Einst hatten sich an einem schwülen Sommertage drei Schäfer
um eine klare Quelle gelagert. Sie saßen hier voll
jugendlicher Freude, und lachten, und aus der Quelle lachte einem jeden ein Schäfer freudig entgegen. Sie erzähleten sich einander, und die Schäfer in der Quelle erzähleten sich auch
einander. Sie erzähleten sich die Geschichte dieser Quelle, und wie gesund ihr Wasser der Herde, und den Namen der Göttin,
der sie heilig war.

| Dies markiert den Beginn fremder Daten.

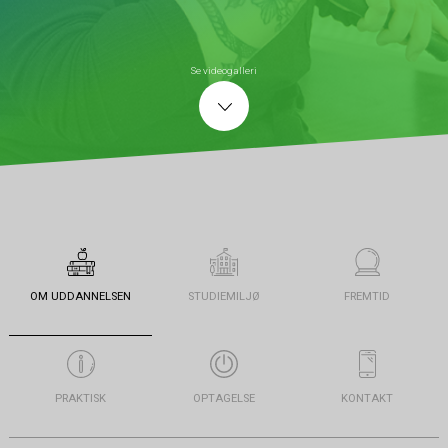
Se videogalleri
OM UDDANNELSEN
STUDIEMILJØ
FREMTID
PRAKTISK
OPTAGELSE
KONTAKT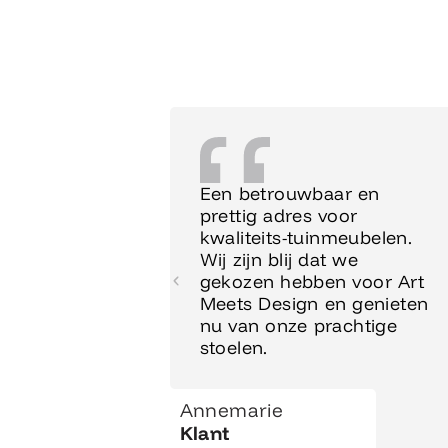
Een betrouwbaar en
prettig adres voor
kwaliteits-tuinmeubelen.
Wij zijn blij dat we
gekozen hebben voor Art
Meets Design en genieten
nu van onze prachtige
stoelen.
Annemarie
Klant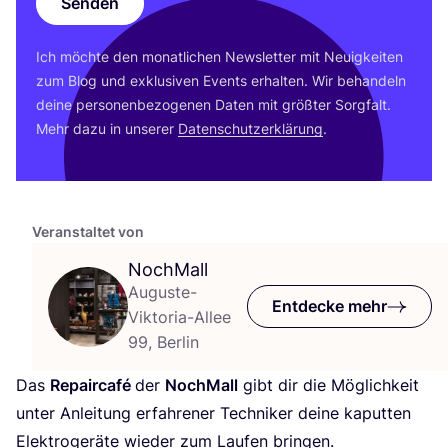
Senden
Ich möch­te den monat­li­chen News­let­ter mit Neu­ig­kei­ten
zum Blog und exklu­si­ven Events erhal­ten. Wir behan­deln
dei­ne per­so­nen­be­zo­ge­nen Daten mit größ­ter Sorg­falt.
Mehr dazu in unse­rer
Daten­schutz­er­klä­rung
.
Veranstaltet von
NochMall
Auguste-
Entdecke mehr
Viktoria-Allee
99, Berlin
Das
Repair­ca­fé
der
Noch­Mall
gibt dir die Mög­lich­keit
unter Anlei­tung erfah­re­ner Tech­ni­ker dei­ne kaput­ten
Elek­tro­ge­rä­te wie­der zum Lau­fen bringen.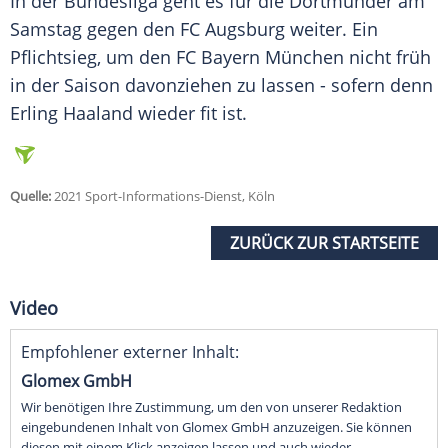
In der Bundesliga geht es für die Dortmunder am
Samstag gegen den
FC Augsburg
weiter. Ein
Pflichtsieg, um den
FC Bayern München
nicht früh
in der Saison davonziehen zu lassen - sofern denn
Erling Haaland
wieder fit ist.
Quelle:
2021 Sport-Informations-Dienst, Köln
ZURÜCK ZUR STARTSEITE
Video
Empfohlener externer Inhalt:
Glomex GmbH
Wir benötigen Ihre Zustimmung, um den von unserer Redaktion
eingebundenen Inhalt von Glomex GmbH anzuzeigen. Sie können
diesen mit einem Klick anzeigen lassen und auch wieder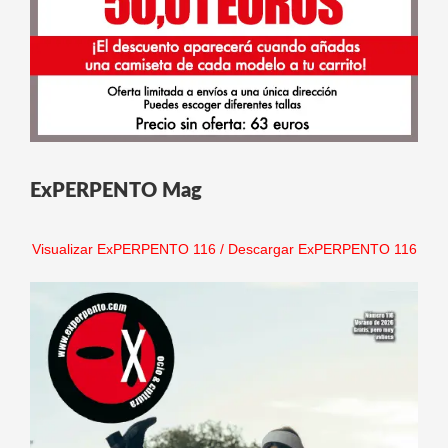
ExPERPENTO Mag
Visualizar ExPERPENTO 116
/
Descargar ExPERPENTO 116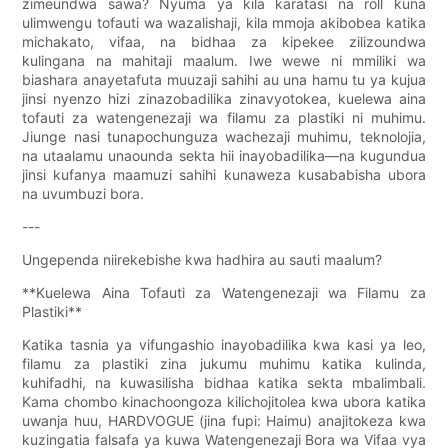
zimeundwa sawa? Nyuma ya kila karatasi na roll kuna
ulimwengu tofauti wa wazalishaji, kila mmoja akibobea katika
michakato, vifaa, na bidhaa za kipekee zilizoundwa
kulingana na mahitaji maalum. Iwe wewe ni mmiliki wa
biashara anayetafuta muuzaji sahihi au una hamu tu ya kujua
jinsi nyenzo hizi zinazobadilika zinavyotokea, kuelewa aina
tofauti za watengenezaji wa filamu za plastiki ni muhimu.
Jiunge nasi tunapochunguza wachezaji muhimu, teknolojia,
na utaalamu unaounda sekta hii inayobadilika—na kugundua
jinsi kufanya maamuzi sahihi kunaweza kusababisha ubora
na uvumbuzi bora.
---
Ungependa niirekebishe kwa hadhira au sauti maalum?
**Kuelewa Aina Tofauti za Watengenezaji wa Filamu za
Plastiki**
Katika tasnia ya vifungashio inayobadilika kwa kasi ya leo,
filamu za plastiki zina jukumu muhimu katika kulinda,
kuhifadhi, na kuwasilisha bidhaa katika sekta mbalimbali.
Kama chombo kinachoongoza kilichojitolea kwa ubora katika
uwanja huu, HARDVOGUE (jina fupi: Haimu) anajitokeza kwa
kuzingatia falsafa ya kuwa Watengenezaji Bora wa Vifaa vya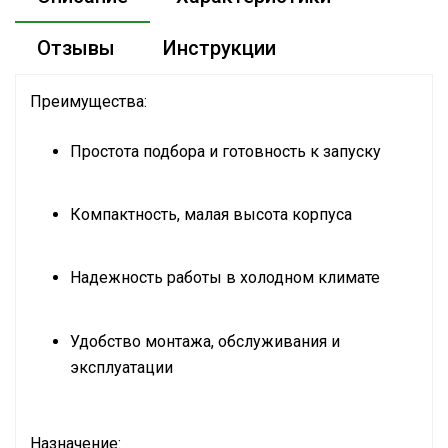
Отзывы
Инструкции
Преимущества:
Простота подбора и готовность к запуску
Компактность, малая высота корпуса
Надежность работы в холодном климате
Удобство монтажа, обслуживания и
эксплуатации
Назначение: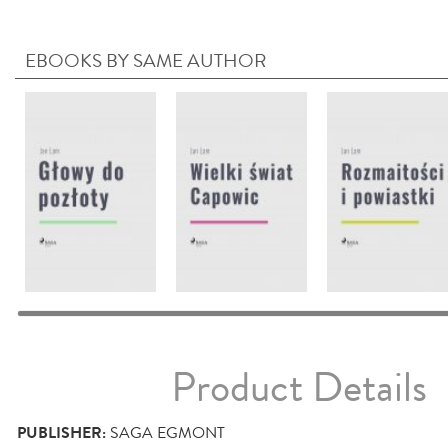
EBOOKS BY SAME AUTHOR
Product Details
PUBLISHER:
SAGA EGMONT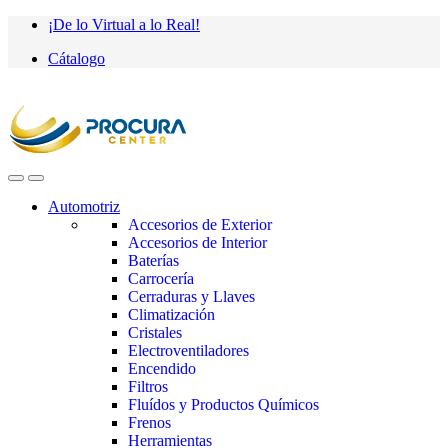
Saltar
saltar
¡De lo Virtual a lo Real!
a
al
Cátalogo
navegación
contenido
Automotriz
Accesorios de Exterior
Accesorios de Interior
Baterías
Carrocería
Cerraduras y Llaves
Climatización
Cristales
Electroventiladores
Encendido
Filtros
Fluídos y Productos Químicos
Frenos
Herramientas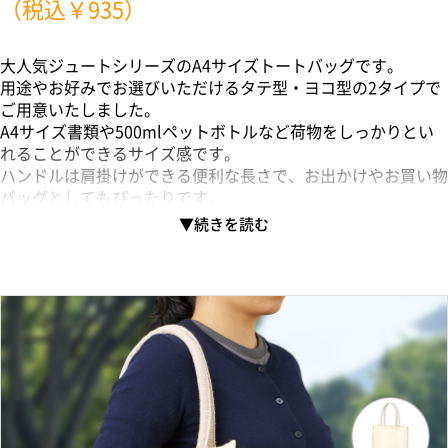
（税込￥935）
大人気ジュートシリーズのA4サイズトートバッグです。
用途やお好みでお選びいただけるタテ型・ヨコ型の2タイプで
ご用意いたしました。
A4サイズ書類や500mlペットボトルなど荷物をしっかりとい
れることができるサイズ感です。
ハンドルは肩掛けができる便利な長さで、お出かけやお買い物
バッグとしてもぴったりです。
単色印刷はもちろん、フルカラー印刷も可能なため
アパレルショップのノベルティや購入特典、食料品店の販促品
など
天然素材を生かして幅広くご提案していただけます。
別ページでナチュラルベージュカラーもご用意しております。
ジュートスクエアトート（ML）ヨコ型はこちら▼
https://stg.markless.jp/products/detail/3560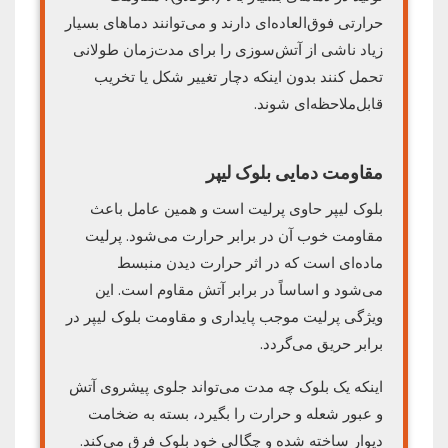
حرارتی فوق‌العاده‌ای دارند و می‌توانند دماهای بسیار
زیاد ناشی از آتش‌سوزی را برای مدت‌زمان طولانی
تحمل کنند بدون اینکه دچار تغییر شکل یا تخریب
قابل‌ملاحظه‌ای شوند.
مقاومت دمایی بلوک لیپر
بلوک لیپر حاوی پرلیت است و همین عامل باعث
مقاومت خوب آن در برابر حرارت می‌شود. پرلیت
ماده‌ای است که در اثر حرارت دیدن منبسط
می‌شود و اساساً در برابر آتش مقاوم است. این
ویژگی پرلیت موجب پایداری و مقاومت بلوک لیپر در
برابر حریق می‌گردد.
اینکه یک بلوک چه مدت می‌تواند جلوی پیشروی آتش
و عبور شعله و حرارت را بگیرد، بسته به ضخامت
دیوار ساخته شده و چگالی خود بلوک فرق می‌کند.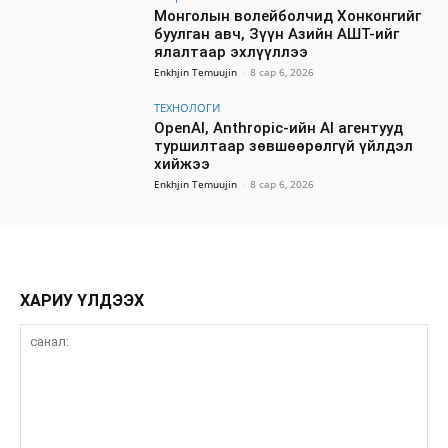
Монголын волейболчид Хонконгийг
буулган авч, Зүүн Азийн АШТ-ийг
ялалтаар эхлүүллээ
Enkhjin Temuujin
-
8 сар 6, 2026
ТЕХНОЛОГИ
OpenAI, Anthropic-ийн AI агентууд
туршилтаар зөвшөөрөлгүй үйлдэл
хийжээ
Enkhjin Temuujin
-
8 сар 6, 2026
ХАРИУ ҮЛДЭЭХ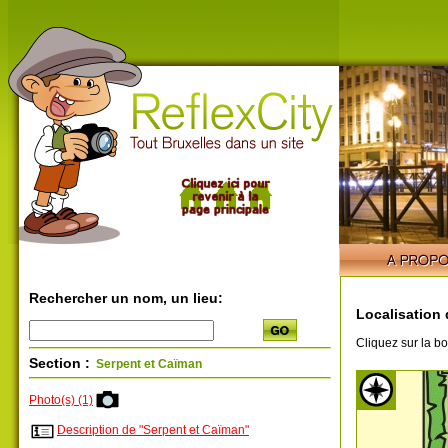
Rechercher un nom, un lieu:
Localisation 
Cliquez sur la bo
Section :
Serpent et Caïman
Photo(s) (1)
Description de "Serpent et Caïman"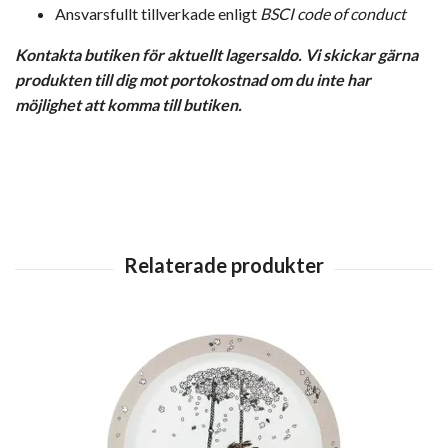
Ansvarsfullt tillverkade enligt
BSCI code of conduct
Kontakta butiken för aktuellt lagersaldo. Vi skickar gärna
produkten till dig mot portokostnad om du inte har
möjlighet att komma till butiken.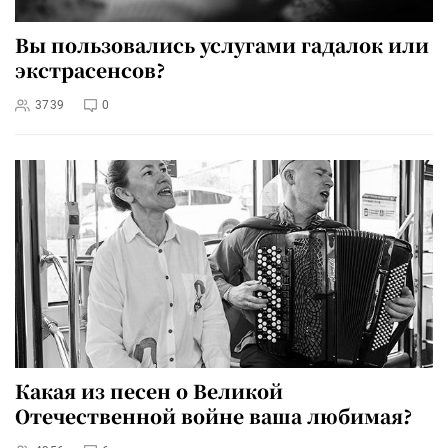
Вы пользовались услугами гадалок или
экстрасенсов?
3739
0
Какая из песен о Великой
Отечественной войне ваша любимая?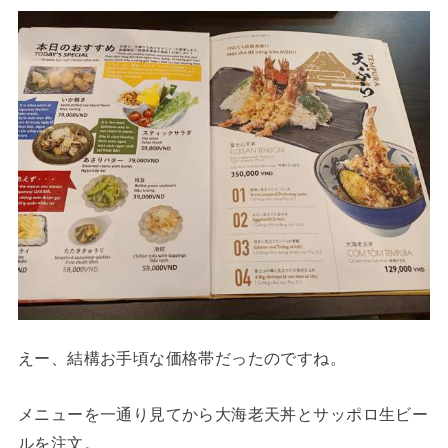
えー、結構お手頃な価格帯だったのですね。
メニューを一通り見てから大海老天丼とサッポロ生ビー
ルを注文。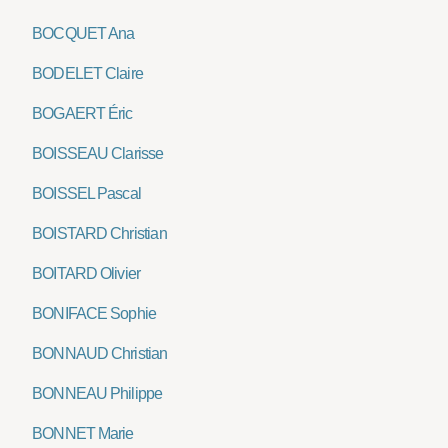
BOCQUET Ana
BODELET Claire
BOGAERT Éric
BOISSEAU Clarisse
BOISSEL Pascal
BOISTARD Christian
BOITARD Olivier
BONIFACE Sophie
BONNAUD Christian
BONNEAU Philippe
BONNET Marie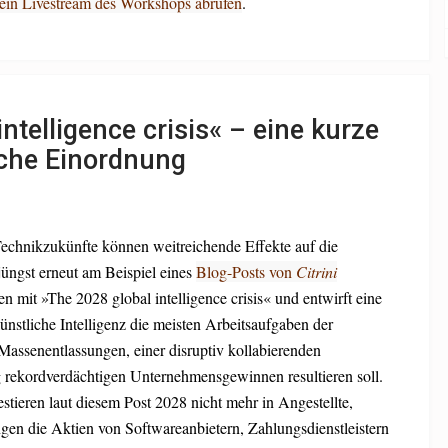
 ein Livestream des Workshops abrufen
.
ntelligence crisis« – eine kurze
sche Einordnung
Technikzukünfte können weitreichende Effekte auf die
jüngst erneut am Beispiel eines
Blog-Posts von
Citrini
en mit »The 2028 global intelligence crisis« und entwirft eine
künstliche Intelligenz die meisten Arbeitsaufgaben der
Massenentlassungen, einer disruptiv kollabierenden
 rekordverdächtigen Unternehmensgewinnen resultieren soll.
tieren laut diesem Post 2028 nicht mehr in Angestellte,
gen die Aktien von Softwareanbietern, Zahlungsdienstleistern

Doris, die hinter dem nahen Gebüsche lauschte, sahe itzt über dem Gebüsche in die Quelle. »Das ist die
Göttin dieser Quelle«, riefen alle Schäfer, indem sie das Bild der Doris im Wasser sahen, »Iaßt uns der Göttin zu Ehren ein Lied singen.«
Der erste Schäfer
o seht die schöne Göttin hier!
Wie schön, wie sanft sind ihre Blicke!
Allmächtig wie Cytherens Blicke!
Ich fühl’s, ihr Schäfer fühlt’s mit mir.
Der zweite Schäfer
Unsterblich ist die zarte Wange,
Für Sterbliche ist sie zu schön,
Kein Gott kann ihrem Reize widerstehn,
Er küßt sie still, die schöne Wange,
Und seufzt, und nennt die Göttin schön.
Der dritte Schäfer
Du Aug sieh her, hier liege ich
In himmlischem Gefühl verloren!
o dieser Blick – – zum Gott hat mich
Dies braune Auge umgeboren.
Ich fühl’s, ich bin kein Schäfer mehr.
o dieser Blick – – ihr Schäfer, seht doch her!
Alle Schäfer
Für einen Kuß, dadurch wir glücklich werden,
Nimm gerne alle unsre Herden.
»Gebt her, ihr Schäfer«, rief Doris, indem sie lachend hinter
dem Gebüsche hervortrat, »gebt her, und ihr mögt mich küssen.«
Und sie erkaufte sich die Herden von den Schäfern. Und nun sprach sie, »ihr Schäfer, ich gebe einem jeden seinen Herden wieder.